EXERCISE MATERIALS —
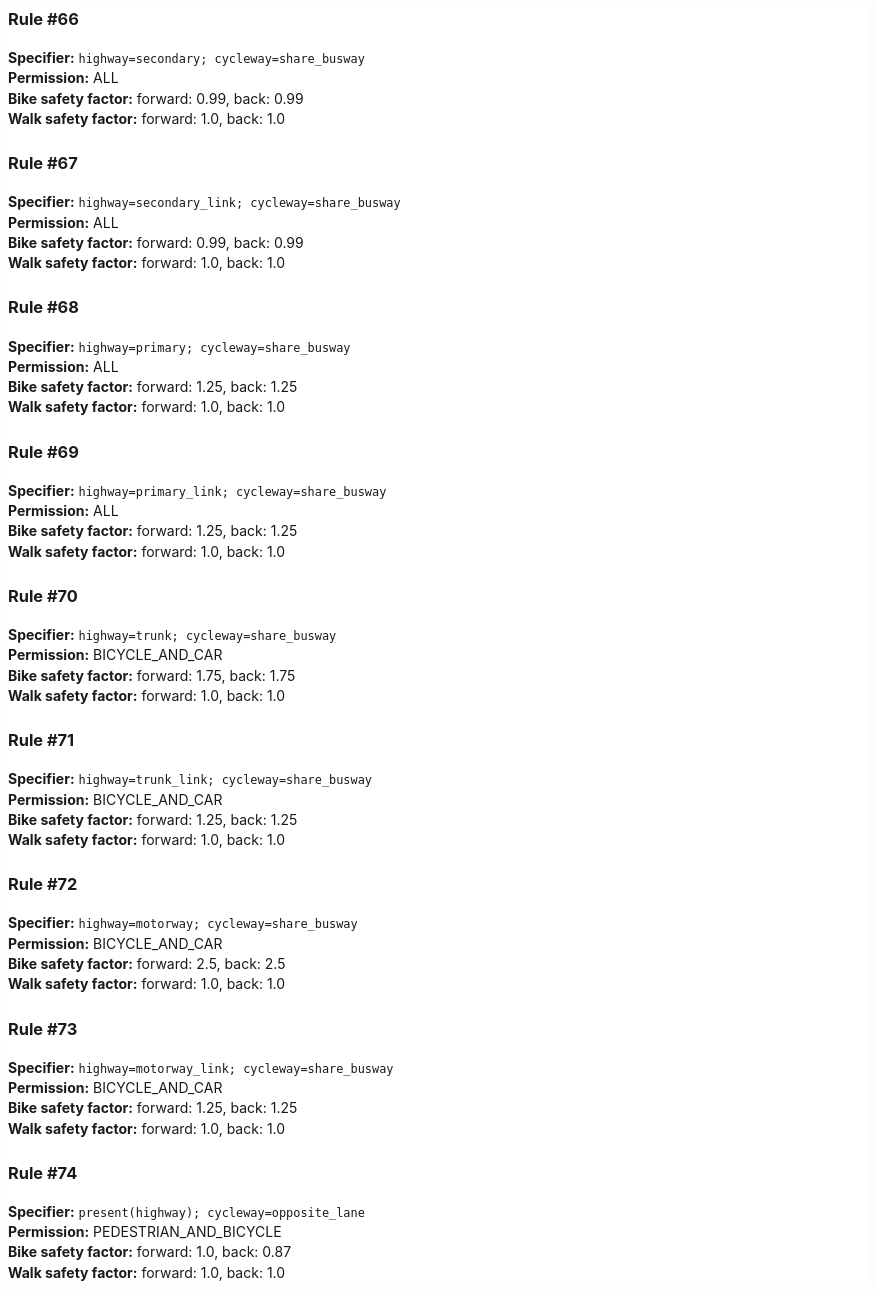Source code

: <h3 id="66">Rule #66</h3>

**Specifier:** `highway=secondary; cycleway=share_busway`   
**Permission:** ALL   
**Bike safety factor:** forward: 0.99, back: 0.99   
**Walk safety factor:** forward: 1.0, back: 1.0 

<h3 id="67">Rule #67</h3>

**Specifier:** `highway=secondary_link; cycleway=share_busway`   
**Permission:** ALL   
**Bike safety factor:** forward: 0.99, back: 0.99   
**Walk safety factor:** forward: 1.0, back: 1.0 

<h3 id="68">Rule #68</h3>

**Specifier:** `highway=primary; cycleway=share_busway`   
**Permission:** ALL   
**Bike safety factor:** forward: 1.25, back: 1.25   
**Walk safety factor:** forward: 1.0, back: 1.0 

<h3 id="69">Rule #69</h3>

**Specifier:** `highway=primary_link; cycleway=share_busway`   
**Permission:** ALL   
**Bike safety factor:** forward: 1.25, back: 1.25   
**Walk safety factor:** forward: 1.0, back: 1.0 

<h3 id="70">Rule #70</h3>

**Specifier:** `highway=trunk; cycleway=share_busway`   
**Permission:** BICYCLE_AND_CAR   
**Bike safety factor:** forward: 1.75, back: 1.75   
**Walk safety factor:** forward: 1.0, back: 1.0 

<h3 id="71">Rule #71</h3>

**Specifier:** `highway=trunk_link; cycleway=share_busway`   
**Permission:** BICYCLE_AND_CAR   
**Bike safety factor:** forward: 1.25, back: 1.25   
**Walk safety factor:** forward: 1.0, back: 1.0 

<h3 id="72">Rule #72</h3>

**Specifier:** `highway=motorway; cycleway=share_busway`   
**Permission:** BICYCLE_AND_CAR   
**Bike safety factor:** forward: 2.5, back: 2.5   
**Walk safety factor:** forward: 1.0, back: 1.0 

<h3 id="73">Rule #73</h3>

**Specifier:** `highway=motorway_link; cycleway=share_busway`   
**Permission:** BICYCLE_AND_CAR   
**Bike safety factor:** forward: 1.25, back: 1.25   
**Walk safety factor:** forward: 1.0, back: 1.0 

<h3 id="74">Rule #74</h3>

**Specifier:** `present(highway); cycleway=opposite_lane`   
**Permission:** PEDESTRIAN_AND_BICYCLE   
**Bike safety factor:** forward: 1.0, back: 0.87   
**Walk safety factor:** forward: 1.0, back: 1.0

REQUEST — Each record needs to be reproduced exactly, and no image should be carried over.

OUTPUT —
Source code

: <h3 id="66">Rule #66</h3>

**Specifier:** `highway=secondary; cycleway=share_busway`   
**Permission:** ALL   
**Bike safety factor:** forward: 0.99, back: 0.99   
**Walk safety factor:** forward: 1.0, back: 1.0 

<h3 id="67">Rule #67</h3>

**Specifier:** `highway=secondary_link; cycleway=share_busway`   
**Permission:** ALL   
**Bike safety factor:** forward: 0.99, back: 0.99   
**Walk safety factor:** forward: 1.0, back: 1.0 

<h3 id="68">Rule #68</h3>

**Specifier:** `highway=primary; cycleway=share_busway`   
**Permission:** ALL   
**Bike safety factor:** forward: 1.25, back: 1.25   
**Walk safety factor:** forward: 1.0, back: 1.0 

<h3 id="69">Rule #69</h3>

**Specifier:** `highway=primary_link; cycleway=share_busway`   
**Permission:** ALL   
**Bike safety factor:** forward: 1.25, back: 1.25   
**Walk safety factor:** forward: 1.0, back: 1.0 

<h3 id="70">Rule #70</h3>

**Specifier:** `highway=trunk; cycleway=share_busway`   
**Permission:** BICYCLE_AND_CAR   
**Bike safety factor:** forward: 1.75, back: 1.75   
**Walk safety factor:** forward: 1.0, back: 1.0 

<h3 id="71">Rule #71</h3>

**Specifier:** `highway=trunk_link; cycleway=share_busway`   
**Permission:** BICYCLE_AND_CAR   
**Bike safety factor:** forward: 1.25, back: 1.25   
**Walk safety factor:** forward: 1.0, back: 1.0 

<h3 id="72">Rule #72</h3>

**Specifier:** `highway=motorway; cycleway=share_busway`   
**Permission:** BICYCLE_AND_CAR   
**Bike safety factor:** forward: 2.5, back: 2.5   
**Walk safety factor:** forward: 1.0, back: 1.0 

<h3 id="73">Rule #73</h3>

**Specifier:** `highway=motorway_link; cycleway=share_busway`   
**Permission:** BICYCLE_AND_CAR   
**Bike safety factor:** forward: 1.25, back: 1.25   
**Walk safety factor:** forward: 1.0, back: 1.0 

<h3 id="74">Rule #74</h3>

**Specifier:** `present(highway); cycleway=opposite_lane`   
**Permission:** PEDESTRIAN_AND_BICYCLE   
**Bike safety factor:** forward: 1.0, back: 0.87   
**Walk safety factor:** forward: 1.0, back: 1.0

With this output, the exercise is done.